MMA probably sits closer to this side of the aggression spectrum than it does to modern militarism and warfare (though these metaphors often get invoked – another example of the flabby and undisciplined way people mix up various forms of violence analytically. More on that another day). Hence, it is at least partly anachronistic that the opening images of a UFC event feature a Roman gladiator preparing for a fight. While the spectator-combat formula might be reasonably comparable, gladiators were typically slaves fighting against their will and were often very unevenly matched with opponents. While MMA’s political-economic and social context may be, like Rome’s, one of a highly complex, stratified, and technologically developed world, the ritual aggression exhibited is more similar to that of earlier societies and decidedly unlike contemporary warfare (with the exception of how MMA contributes to the cultivation of militaristic values and often caters to both nationalism and the US military-industrial complex. More on that another day). The point is that MMA combines various characteristics we believe are inherent in “human nature,” but are actually shaped by culture, social organization, and political economy; these combinations, moreover, co-exist in unusual and even contradictory ways, creating a bricolage effect that is part of what makes MMA so interesting.

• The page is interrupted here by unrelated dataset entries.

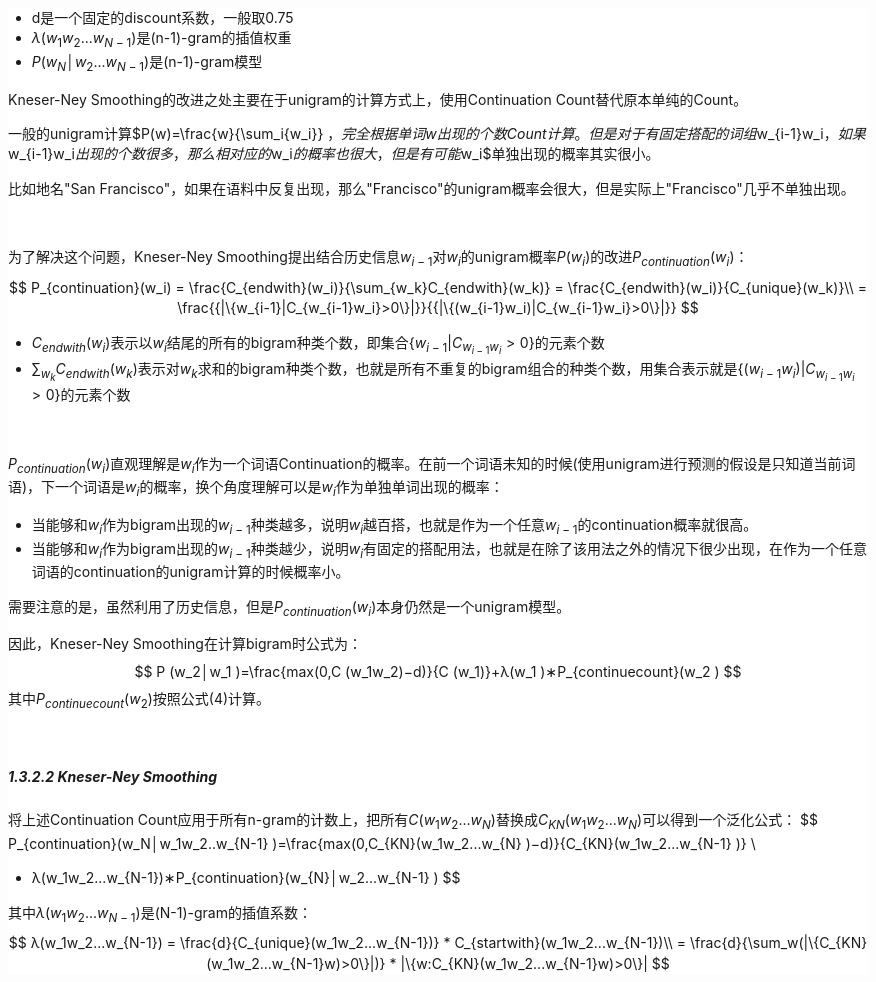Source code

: - d是一个固定的discount系数，一般取0.75
- $λ(w_1w_2...w_{N-1} )$是(n-1)-gram的插值权重
- $P (w_{N}│w_2...w_{N-1} )$是(n-1)-gram模型  



Kneser-Ney Smoothing的改进之处主要在于unigram的计算方式上，使用Continuation Count替代原本单纯的Count。

一般的unigram计算$P(w)=\frac{w}{\sum_i{w_i}} $，完全根据单词w出现的个数Count计算。但是对于有固定搭配的词组$w_{i-1}w_i$，如果$w_{i-1}w_i$出现的个数很多，那么相对应的$w_i$的概率也很大，但是有可能$w_i$单独出现的概率其实很小。

比如地名"San Francisco"，如果在语料中反复出现，那么"Francisco"的unigram概率会很大，但是实际上"Francisco"几乎不单独出现。

<br />

为了解决这个问题，Kneser-Ney Smoothing提出结合历史信息$w_{i-1}$对$w_i$的unigram概率$P(w_i)$的改进$P_{continuation}(w_i)$：
$$
P_{continuation}(w_i) = \frac{C_{endwith}(w_i)}{\sum_{w_k}C_{endwith}(w_k)} = \frac{C_{endwith}(w_i)}{C_{unique}(w_k)}\\
 = \frac{{|\{w_{i-1}|C_{w_{i-1}w_i}>0\}|}}{{|\{(w_{i-1}w_i)|C_{w_{i-1}w_i}>0\}|}}
$$

* $C_{endwith}(w_i)$表示以$w_i$结尾的所有的bigram种类个数，即集合$\{w_{i-1}|C_{w_{i-1}w_i}>0\}$的元素个数
* $\sum_{w_k}C_{endwith}(w_k)$表示对$w_k$求和的bigram种类个数，也就是所有不重复的bigram组合的种类个数，用集合表示就是$\{(w_{i-1}w_i)|C_{w_{i-1}w_i}>0\}$的元素个数


<br />


$P_{continuation}(w_i)$直观理解是$w_i$作为一个词语Continuation的概率。在前一个词语未知的时候(使用unigram进行预测的假设是只知道当前词语)，下一个词语是$w_i$的概率，换个角度理解可以是$w_i$作为单独单词出现的概率：

- 当能够和$w_i$作为bigram出现的$w_{i-1}$种类越多，说明$w_i$越百搭，也就是作为一个任意$w_{i-1}$的continuation概率就很高。
- 当能够和$w_i$作为bigram出现的$w_{i-1}$种类越少，说明$w_i$有固定的搭配用法，也就是在除了该用法之外的情况下很少出现，在作为一个任意词语的continuation的unigram计算的时候概率小。

需要注意的是，虽然利用了历史信息，但是$P_{continuation}(w_i)$本身仍然是一个unigram模型。



因此，Kneser-Ney Smoothing在计算bigram时公式为：
$$
P (w_2│w_1 )=\frac{max⁡(0,C (w_1w_2)−d)}{C (w_1)}+λ(w_1 )∗P_{continuecount}(w_2 )
$$
其中$P_{continuecount}(w_2)$按照公式(4)计算。

<br />

##### 1.3.2.2 Kneser-Ney Smoothing

将上述Continuation Count应用于所有n-gram的计数上，把所有$C(w_1w_2...w_N)$替换成$C_{KN}(w_1w_2...w_N)$可以得到一个泛化公式：
$$
P_{continuation}(w_N│w_1w_2..w_{N-1} )=\frac{max⁡(0,C_{KN}(w_1w_2...w_{N} )−d)}{C_{KN}(w_1w_2...w_{N-1} )} \\
+ λ(w_1w_2...w_{N-1})∗P_{continuation}(w_{N}│w_2...w_{N-1} )
$$


其中$λ(w_1w_2...w_{N-1})$是(N-1)-gram的插值系数：
$$
λ(w_1w_2...w_{N-1}) = \frac{d}{C_{unique}(w_1w_2...w_{N-1})} * C_{startwith}(w_1w_2...w_{N-1})\\
=  \frac{d}{\sum_w(|\{C_{KN}(w_1w_2...w_{N-1}w)>0\}|)} * |\{w:C_{KN}(w_1w_2...w_{N-1}w)>0\}|
$$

My intention with this blog entry was to begin exploring what it is that I love about MMA. Like all things that hold my interest for any length of time, MMA presents a puzzle of sufficient ambivalence and complexity to keep me engaged. I wonder, for example, to what extent MMA might be used as a tool of peacebuilding and reconciliation rather than one that ostensibly glorifies aggression and martial values. After all, aren’t the martial arts – like ritual forms of aggression exhibited in early and smaller- scale human societies generally – about “fighting without fighting” (in the words of the greatest fighter of all times, Bruce Lee)? Aren’t the contemplative and otherwise peaceable Buddhist Shaolin monks known for their unparalleled skills in hand-to-hand to combat? These juxtapositions and elemental combinations, I think – much more than the banal common denominator of “aggression” everyone gets hung up on – make MMA worth thinking and talking about anthropologically.

And who wouldn’t love to see Obama and Ahmedinejad just take it to the octagon and leave off with the nukes that threaten the entire planet?

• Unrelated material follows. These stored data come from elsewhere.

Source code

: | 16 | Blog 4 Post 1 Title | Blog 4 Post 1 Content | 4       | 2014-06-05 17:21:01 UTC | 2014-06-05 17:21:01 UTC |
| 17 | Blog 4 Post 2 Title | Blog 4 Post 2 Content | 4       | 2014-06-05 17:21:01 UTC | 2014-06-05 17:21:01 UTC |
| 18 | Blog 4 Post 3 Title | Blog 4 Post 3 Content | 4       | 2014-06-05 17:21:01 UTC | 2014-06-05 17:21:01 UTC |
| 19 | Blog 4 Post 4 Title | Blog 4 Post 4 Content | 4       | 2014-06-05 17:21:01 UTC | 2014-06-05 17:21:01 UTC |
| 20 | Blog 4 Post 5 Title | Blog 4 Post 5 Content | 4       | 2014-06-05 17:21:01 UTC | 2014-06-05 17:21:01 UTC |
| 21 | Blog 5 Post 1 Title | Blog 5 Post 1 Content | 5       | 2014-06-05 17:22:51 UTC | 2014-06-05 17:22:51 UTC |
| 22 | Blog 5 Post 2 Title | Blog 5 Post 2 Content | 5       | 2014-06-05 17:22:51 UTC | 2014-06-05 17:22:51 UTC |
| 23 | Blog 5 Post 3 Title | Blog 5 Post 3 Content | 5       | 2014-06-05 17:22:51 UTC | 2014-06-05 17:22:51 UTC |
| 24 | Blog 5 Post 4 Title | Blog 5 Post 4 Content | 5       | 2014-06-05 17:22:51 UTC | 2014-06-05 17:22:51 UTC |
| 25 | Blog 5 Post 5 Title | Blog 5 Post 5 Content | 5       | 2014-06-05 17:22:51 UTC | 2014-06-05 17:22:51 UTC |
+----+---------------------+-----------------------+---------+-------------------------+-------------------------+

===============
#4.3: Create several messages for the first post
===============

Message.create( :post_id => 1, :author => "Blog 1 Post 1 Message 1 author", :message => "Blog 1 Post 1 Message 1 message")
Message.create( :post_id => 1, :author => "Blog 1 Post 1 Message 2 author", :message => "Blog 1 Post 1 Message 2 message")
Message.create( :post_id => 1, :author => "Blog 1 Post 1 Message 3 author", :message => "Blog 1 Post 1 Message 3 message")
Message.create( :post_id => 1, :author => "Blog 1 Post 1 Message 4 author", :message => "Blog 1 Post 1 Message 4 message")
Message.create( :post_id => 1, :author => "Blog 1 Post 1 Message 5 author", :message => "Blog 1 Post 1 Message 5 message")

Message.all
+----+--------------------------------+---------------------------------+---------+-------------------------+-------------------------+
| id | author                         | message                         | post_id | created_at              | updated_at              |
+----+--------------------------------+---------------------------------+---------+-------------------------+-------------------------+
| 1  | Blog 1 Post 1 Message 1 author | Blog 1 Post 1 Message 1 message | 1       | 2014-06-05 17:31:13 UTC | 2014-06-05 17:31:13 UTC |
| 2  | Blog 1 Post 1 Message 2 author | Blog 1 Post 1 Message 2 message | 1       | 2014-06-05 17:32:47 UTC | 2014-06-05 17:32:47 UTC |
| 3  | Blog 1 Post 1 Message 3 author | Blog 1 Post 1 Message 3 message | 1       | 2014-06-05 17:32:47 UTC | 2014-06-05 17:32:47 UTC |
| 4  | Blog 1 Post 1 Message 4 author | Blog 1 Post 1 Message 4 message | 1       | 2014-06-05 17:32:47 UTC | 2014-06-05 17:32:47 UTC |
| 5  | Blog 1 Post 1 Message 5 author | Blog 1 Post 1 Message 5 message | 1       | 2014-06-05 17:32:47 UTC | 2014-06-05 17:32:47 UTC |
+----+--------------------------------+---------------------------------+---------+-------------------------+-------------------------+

[1] Ardrey, Robert (1961). African Genesis: A Personal Investigation Into the Animal Origins and Nature of Man. New York: Atheneum Books. Dart, Raymond Arthur (1953). "The Predatory Transition from Ape to Man". International Anthropological and Linguistic Review 1 (4): 201–217. Lorenz, Konrad (1966). On Aggression. London: Methuen Publishing
[3] Fry, Douglas. 2007. Beyond War: The Human Potential for Peace. Oxford: Oxford University Press.
[4] Rosaldo, Renato. 2004. “ Grief and a Headhunter’s Rage.” In, Nancy Scheper-Hughes, Philippe I. Bourgois, eds. Violence in war and peace. Wiley-Blackwell.